Exercise requirements
Lines in the entries below where the word "CIRCLE" shows up should each be copied.

Collected data entries

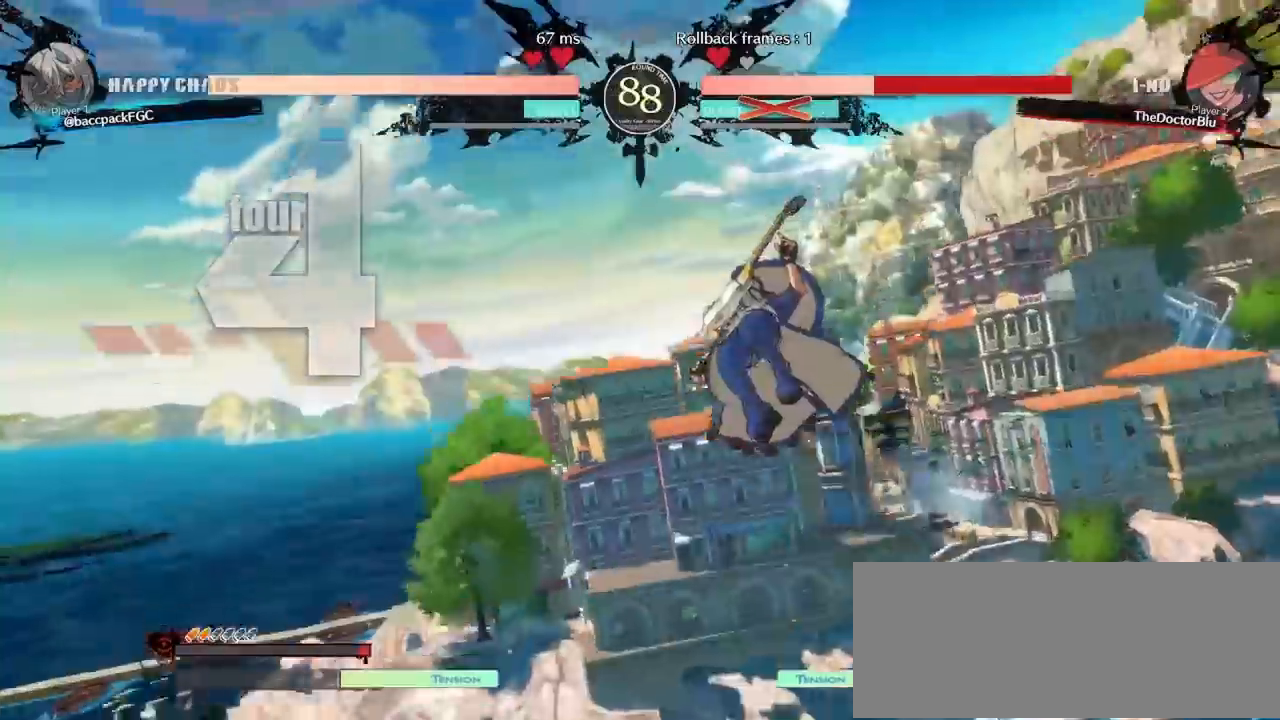
Gameplay with a controller (arcade stick); each line is a JSON object with the inputs held at the frame after it. "events" lists button and stick changes between this image and that frame as [ms after this image, input, new state], when the widget could be followed in between. Not read: L3 R3.
{"buttons": [], "events": []}
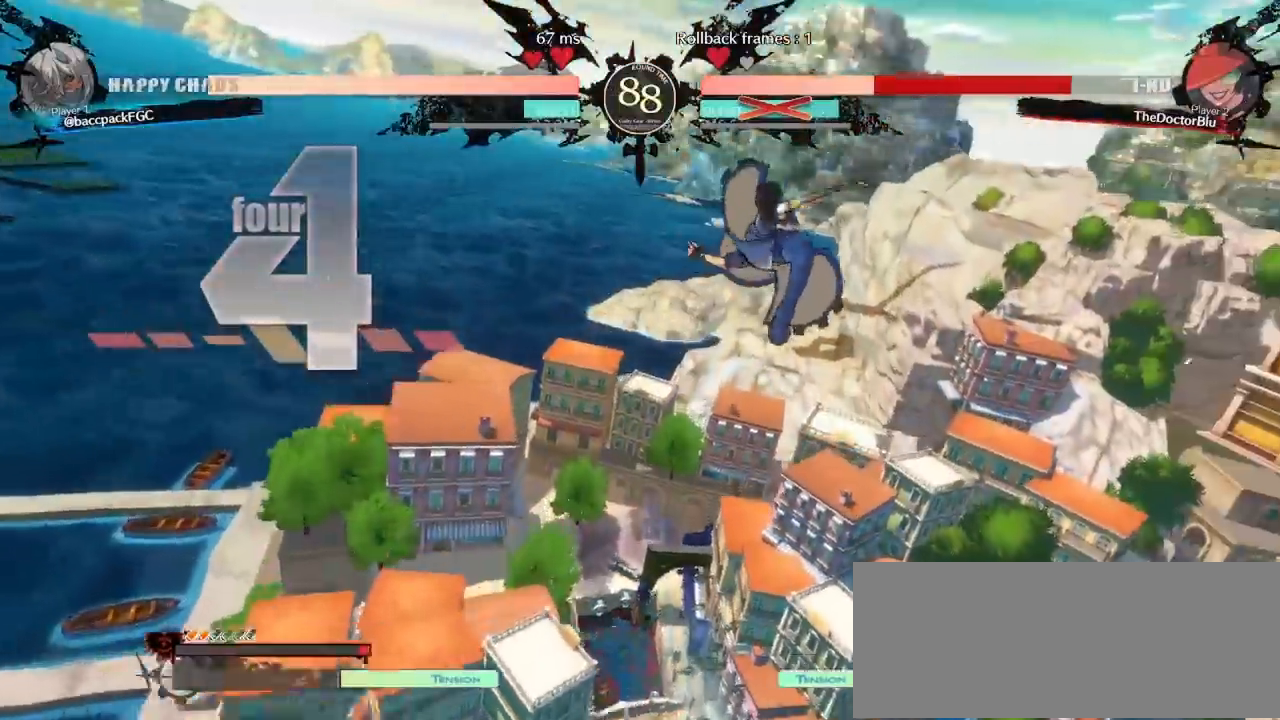
{"buttons": ["CIRCLE", "TRIANGLE"], "events": [[200, "CIRCLE", "down"], [200, "TRIANGLE", "down"]]}
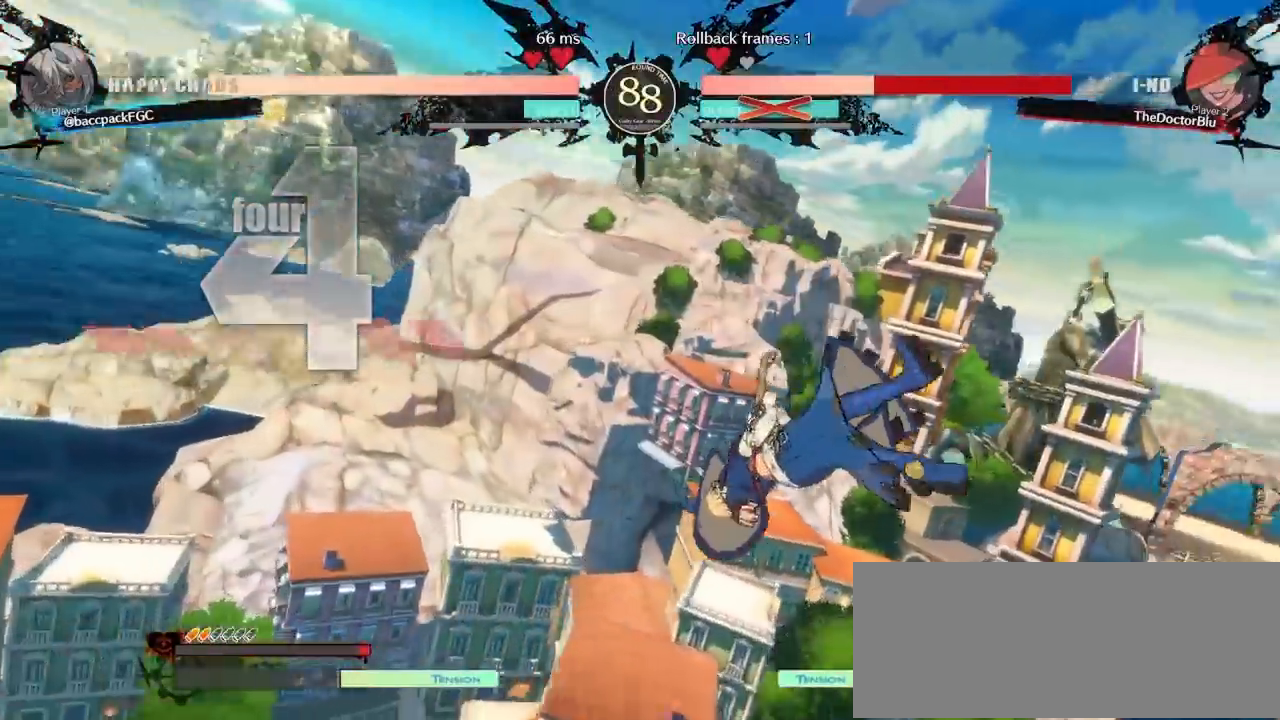
{"buttons": ["DPAD_LEFT"], "events": [[383, "TRIANGLE", "up"], [400, "CIRCLE", "up"], [433, "DPAD_LEFT", "down"]]}
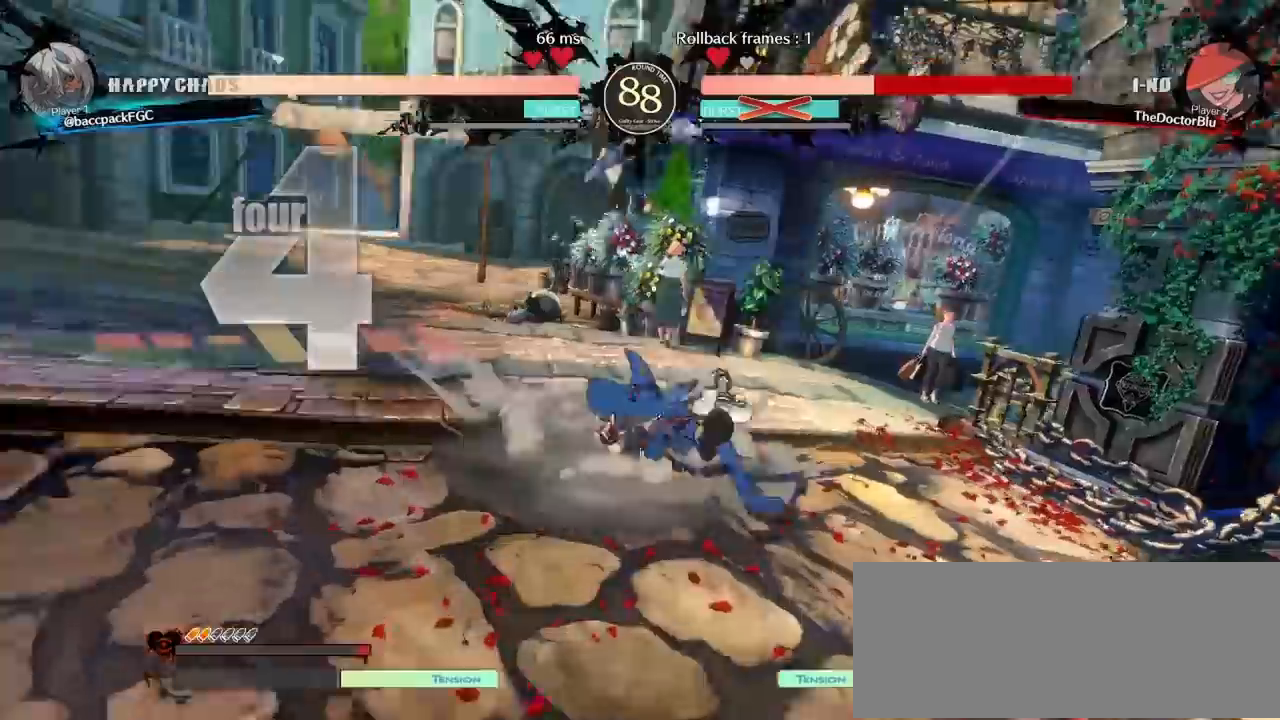
{"buttons": ["DPAD_RIGHT"], "events": [[300, "DPAD_LEFT", "up"], [383, "DPAD_RIGHT", "down"]]}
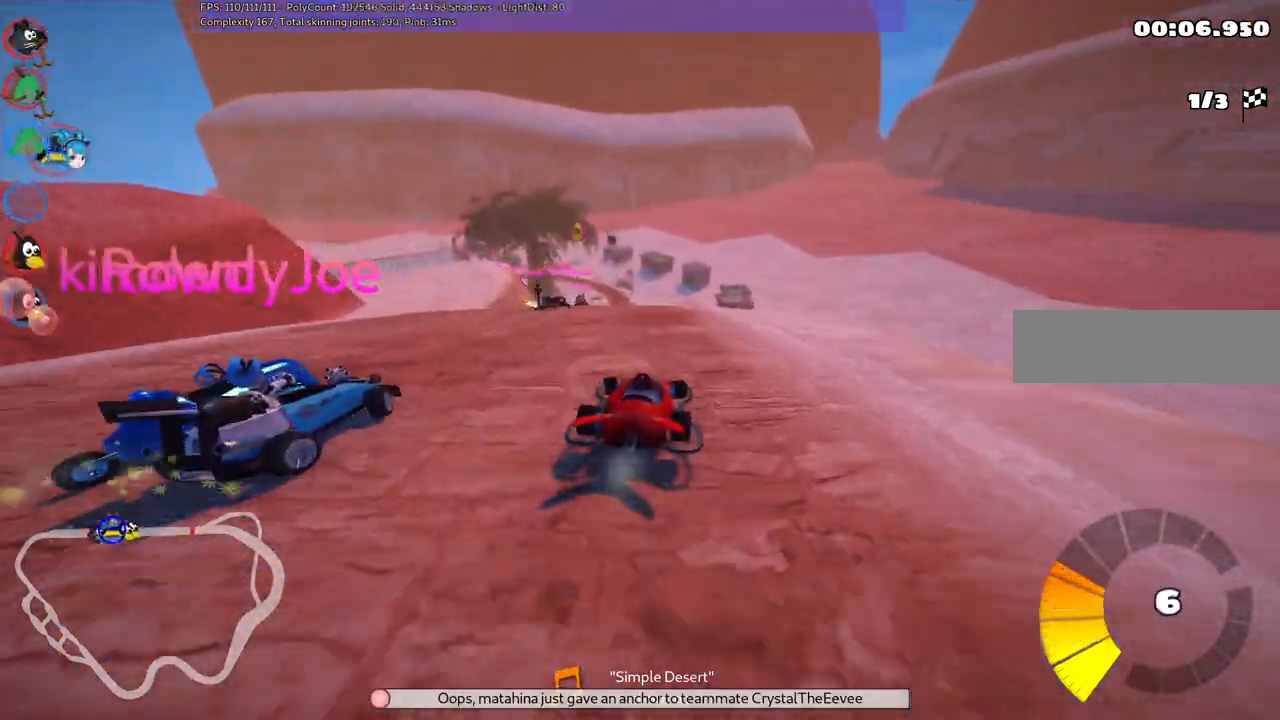
Gameplay with keyboard; each line is a JSON object with the keys held at the frame after it. "events" lists presses ("down") and releases ("up") of ".", "/", "alt_r", "b", "c", "comma", "ctrl_r", "d", "down", "f", "g", "h", "j", "k", "l", "left", "m", "n", "quote", "return", "right", "semicolon", "shift_r", "space", "super", "up" and "v" between this image and that frame as [ms after this image, input, new state], when the widget could be followed in between. No other keys are recorded. Mouse input is not recorded.
{"keys": ["left", "up"], "events": [[367, "m", "up"]]}
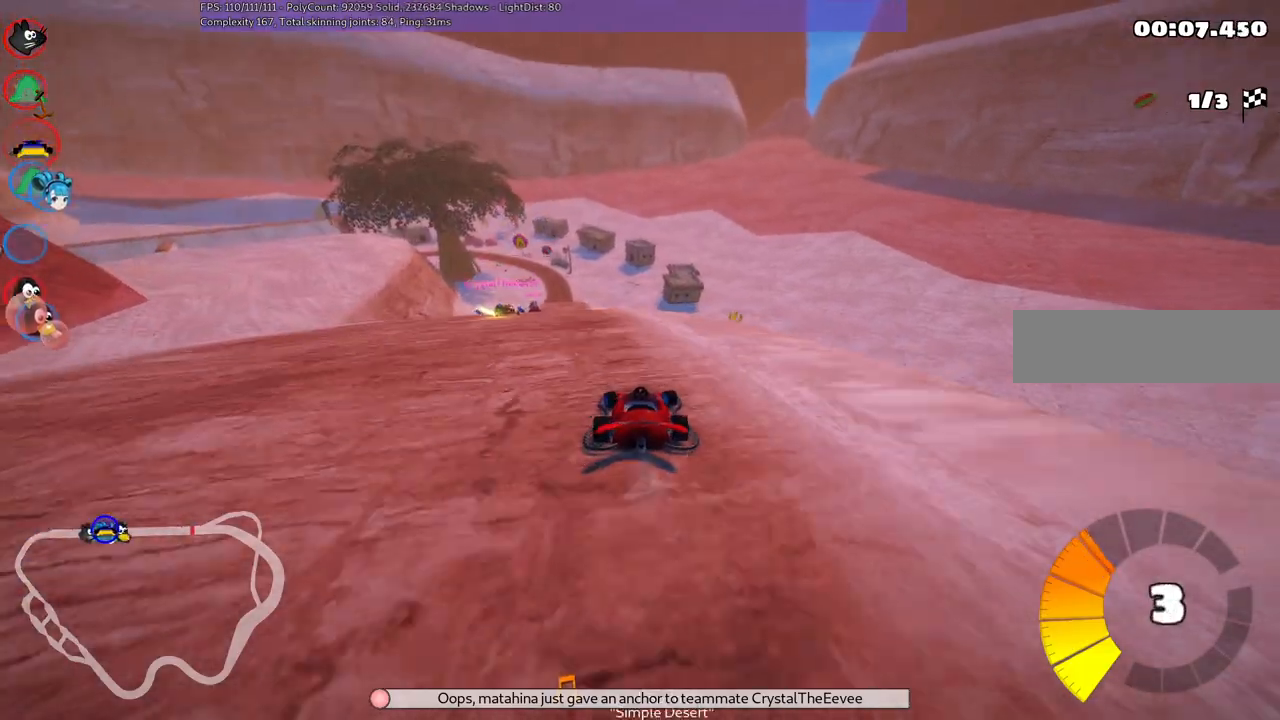
{"keys": ["up"], "events": [[67, "left", "up"]]}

Output of the exercise
{"buttons": ["CIRCLE", "TRIANGLE"], "events": [[200, "CIRCLE", "down"], [200, "TRIANGLE", "down"]]}
{"buttons": ["DPAD_LEFT"], "events": [[383, "TRIANGLE", "up"], [400, "CIRCLE", "up"], [433, "DPAD_LEFT", "down"]]}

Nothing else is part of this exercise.